Extract provided:
* * * * * * *
Artist makes Seuss-inspired sculpture for La Jollan Audrey Geisel

By Ashley Mackin

Pacific Beach native James Burns, drawing from a longtime love of the work of Dr. Seuss (Theodor Geisel), has a gift for Geisel’s widow, Audrey.

It’s a “green egg” and a piece of “ham” – actually a hollowed-out egg covered in green sea glass and a shell that supports it covered in brown and white sea glass (to look like bacon).

“I just want her to be happy and to smile,” he said of his hope with the sculpture. Burns said he feels a connection to Dr. Seuss, and because Audrey is “his other half,” he wanted to make something for her.

Burns explained that when he was a child (and even now) he had a fear of going to the dentist and of needles. Nervously waiting for his appointment one day, someone pointed out that Theodor Geisel was also sitting in the waiting area.

“I was just mesmerized by him. He’s just so iconic, especially here in La Jolla,” Burns said.
* * * * * * *
Required work:
List every person named in the article about the Seuss-inspired sculpture. The entries after this point are not needed.

Extracted data:
* * * * * * *
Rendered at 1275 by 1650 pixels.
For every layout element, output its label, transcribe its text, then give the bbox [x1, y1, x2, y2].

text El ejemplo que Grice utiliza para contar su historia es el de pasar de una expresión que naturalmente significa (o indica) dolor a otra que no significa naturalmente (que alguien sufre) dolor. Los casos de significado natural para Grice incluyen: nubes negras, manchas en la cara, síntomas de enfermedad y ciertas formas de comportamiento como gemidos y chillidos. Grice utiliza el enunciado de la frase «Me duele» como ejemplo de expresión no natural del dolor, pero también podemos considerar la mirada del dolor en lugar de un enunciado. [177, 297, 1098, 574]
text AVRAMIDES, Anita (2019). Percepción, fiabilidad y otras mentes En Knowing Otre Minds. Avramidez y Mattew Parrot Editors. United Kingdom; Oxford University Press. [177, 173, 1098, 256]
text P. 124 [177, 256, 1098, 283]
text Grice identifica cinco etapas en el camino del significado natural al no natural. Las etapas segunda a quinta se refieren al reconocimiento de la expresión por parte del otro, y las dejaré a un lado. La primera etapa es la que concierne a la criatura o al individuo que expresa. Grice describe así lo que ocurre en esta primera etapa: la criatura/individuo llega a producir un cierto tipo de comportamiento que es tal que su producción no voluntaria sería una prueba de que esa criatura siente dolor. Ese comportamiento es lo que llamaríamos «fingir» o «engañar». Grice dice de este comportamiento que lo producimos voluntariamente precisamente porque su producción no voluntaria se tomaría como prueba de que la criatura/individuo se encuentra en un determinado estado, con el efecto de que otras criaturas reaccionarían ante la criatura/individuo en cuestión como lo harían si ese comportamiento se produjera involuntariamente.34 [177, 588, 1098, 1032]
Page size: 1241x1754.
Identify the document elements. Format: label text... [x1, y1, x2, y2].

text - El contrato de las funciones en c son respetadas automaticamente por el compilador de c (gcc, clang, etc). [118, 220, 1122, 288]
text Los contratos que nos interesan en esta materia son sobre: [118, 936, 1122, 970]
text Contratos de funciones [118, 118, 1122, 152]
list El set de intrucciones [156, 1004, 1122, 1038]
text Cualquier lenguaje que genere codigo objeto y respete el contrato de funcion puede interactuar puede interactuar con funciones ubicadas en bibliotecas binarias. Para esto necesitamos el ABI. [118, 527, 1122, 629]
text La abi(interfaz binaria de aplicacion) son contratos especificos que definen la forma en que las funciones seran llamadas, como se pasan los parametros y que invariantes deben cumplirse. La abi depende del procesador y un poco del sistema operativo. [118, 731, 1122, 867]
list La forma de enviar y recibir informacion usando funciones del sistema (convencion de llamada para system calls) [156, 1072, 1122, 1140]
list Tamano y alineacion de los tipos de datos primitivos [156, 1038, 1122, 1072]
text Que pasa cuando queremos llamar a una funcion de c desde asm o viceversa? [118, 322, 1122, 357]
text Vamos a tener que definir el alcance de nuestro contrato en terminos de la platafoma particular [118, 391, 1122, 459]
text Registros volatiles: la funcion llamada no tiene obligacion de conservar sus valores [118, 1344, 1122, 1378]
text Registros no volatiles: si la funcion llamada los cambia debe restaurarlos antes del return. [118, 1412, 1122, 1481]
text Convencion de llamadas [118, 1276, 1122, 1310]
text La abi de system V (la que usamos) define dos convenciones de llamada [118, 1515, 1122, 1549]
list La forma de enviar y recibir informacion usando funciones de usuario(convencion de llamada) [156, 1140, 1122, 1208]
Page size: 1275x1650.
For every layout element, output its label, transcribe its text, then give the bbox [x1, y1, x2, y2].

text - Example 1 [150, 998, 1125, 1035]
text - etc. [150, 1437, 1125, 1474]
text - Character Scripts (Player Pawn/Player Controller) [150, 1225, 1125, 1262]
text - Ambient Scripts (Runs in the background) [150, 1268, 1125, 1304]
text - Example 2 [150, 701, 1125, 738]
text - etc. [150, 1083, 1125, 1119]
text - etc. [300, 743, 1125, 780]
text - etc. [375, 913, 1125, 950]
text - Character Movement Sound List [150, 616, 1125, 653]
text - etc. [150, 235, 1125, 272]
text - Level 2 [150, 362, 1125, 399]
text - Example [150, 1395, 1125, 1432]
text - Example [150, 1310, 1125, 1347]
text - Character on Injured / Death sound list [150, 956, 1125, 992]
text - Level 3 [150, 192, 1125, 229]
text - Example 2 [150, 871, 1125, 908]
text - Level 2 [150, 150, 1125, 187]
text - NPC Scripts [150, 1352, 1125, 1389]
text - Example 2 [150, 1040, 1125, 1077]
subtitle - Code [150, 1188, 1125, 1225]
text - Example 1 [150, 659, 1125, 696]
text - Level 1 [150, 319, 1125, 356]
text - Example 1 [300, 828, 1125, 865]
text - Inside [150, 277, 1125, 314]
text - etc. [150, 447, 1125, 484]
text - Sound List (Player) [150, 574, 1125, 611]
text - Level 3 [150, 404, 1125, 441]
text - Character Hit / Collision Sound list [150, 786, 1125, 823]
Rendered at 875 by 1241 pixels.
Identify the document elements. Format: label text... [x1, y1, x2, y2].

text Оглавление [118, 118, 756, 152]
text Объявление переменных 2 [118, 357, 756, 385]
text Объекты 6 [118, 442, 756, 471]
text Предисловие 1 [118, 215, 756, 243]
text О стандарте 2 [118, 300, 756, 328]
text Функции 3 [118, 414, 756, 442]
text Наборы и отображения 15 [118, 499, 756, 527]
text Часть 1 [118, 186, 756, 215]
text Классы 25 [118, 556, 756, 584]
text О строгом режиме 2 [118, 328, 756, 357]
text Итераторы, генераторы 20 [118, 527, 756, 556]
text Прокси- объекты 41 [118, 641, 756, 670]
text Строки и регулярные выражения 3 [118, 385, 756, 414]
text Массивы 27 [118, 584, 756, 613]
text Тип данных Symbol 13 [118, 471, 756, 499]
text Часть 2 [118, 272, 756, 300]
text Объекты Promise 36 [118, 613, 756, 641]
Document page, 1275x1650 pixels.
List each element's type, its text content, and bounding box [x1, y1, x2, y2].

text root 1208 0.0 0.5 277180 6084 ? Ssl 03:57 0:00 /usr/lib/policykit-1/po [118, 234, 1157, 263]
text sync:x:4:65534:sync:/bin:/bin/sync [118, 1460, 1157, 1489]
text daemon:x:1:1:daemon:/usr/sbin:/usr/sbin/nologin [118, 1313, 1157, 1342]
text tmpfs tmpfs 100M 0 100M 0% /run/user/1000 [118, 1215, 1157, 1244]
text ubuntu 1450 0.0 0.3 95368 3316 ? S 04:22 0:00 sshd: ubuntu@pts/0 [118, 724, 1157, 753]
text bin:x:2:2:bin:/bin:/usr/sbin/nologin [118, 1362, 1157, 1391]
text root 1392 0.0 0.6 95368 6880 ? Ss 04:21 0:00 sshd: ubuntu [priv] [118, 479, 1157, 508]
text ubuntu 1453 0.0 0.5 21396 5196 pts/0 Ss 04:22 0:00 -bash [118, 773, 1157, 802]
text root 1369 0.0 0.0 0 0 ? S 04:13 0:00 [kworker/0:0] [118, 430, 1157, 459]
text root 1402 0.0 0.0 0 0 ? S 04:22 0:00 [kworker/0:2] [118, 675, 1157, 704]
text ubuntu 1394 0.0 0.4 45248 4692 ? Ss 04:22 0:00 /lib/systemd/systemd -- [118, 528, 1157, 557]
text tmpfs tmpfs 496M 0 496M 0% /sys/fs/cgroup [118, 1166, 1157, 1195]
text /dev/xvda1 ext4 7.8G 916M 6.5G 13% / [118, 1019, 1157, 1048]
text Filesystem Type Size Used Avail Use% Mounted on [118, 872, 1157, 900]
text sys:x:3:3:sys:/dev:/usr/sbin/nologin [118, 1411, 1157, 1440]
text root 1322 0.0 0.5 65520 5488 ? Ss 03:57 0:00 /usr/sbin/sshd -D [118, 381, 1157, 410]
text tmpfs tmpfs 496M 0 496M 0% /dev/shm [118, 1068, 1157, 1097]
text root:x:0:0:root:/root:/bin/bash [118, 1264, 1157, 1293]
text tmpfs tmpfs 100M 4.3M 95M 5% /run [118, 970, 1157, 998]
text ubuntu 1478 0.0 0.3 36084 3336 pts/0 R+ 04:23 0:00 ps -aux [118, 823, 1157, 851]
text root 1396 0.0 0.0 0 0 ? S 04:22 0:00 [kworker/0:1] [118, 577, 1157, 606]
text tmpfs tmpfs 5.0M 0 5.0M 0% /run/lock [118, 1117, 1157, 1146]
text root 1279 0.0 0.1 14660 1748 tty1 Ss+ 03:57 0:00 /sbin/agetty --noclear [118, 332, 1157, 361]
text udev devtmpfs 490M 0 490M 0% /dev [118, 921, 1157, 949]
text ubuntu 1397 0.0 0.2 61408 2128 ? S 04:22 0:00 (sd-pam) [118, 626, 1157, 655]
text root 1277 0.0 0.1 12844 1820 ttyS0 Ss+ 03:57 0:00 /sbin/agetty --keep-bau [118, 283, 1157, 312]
* * * * * * *
Final answer:
- Ashley Mackin
- James Burns
- Dr. Seuss (Theodor Geisel)
- Audrey Geisel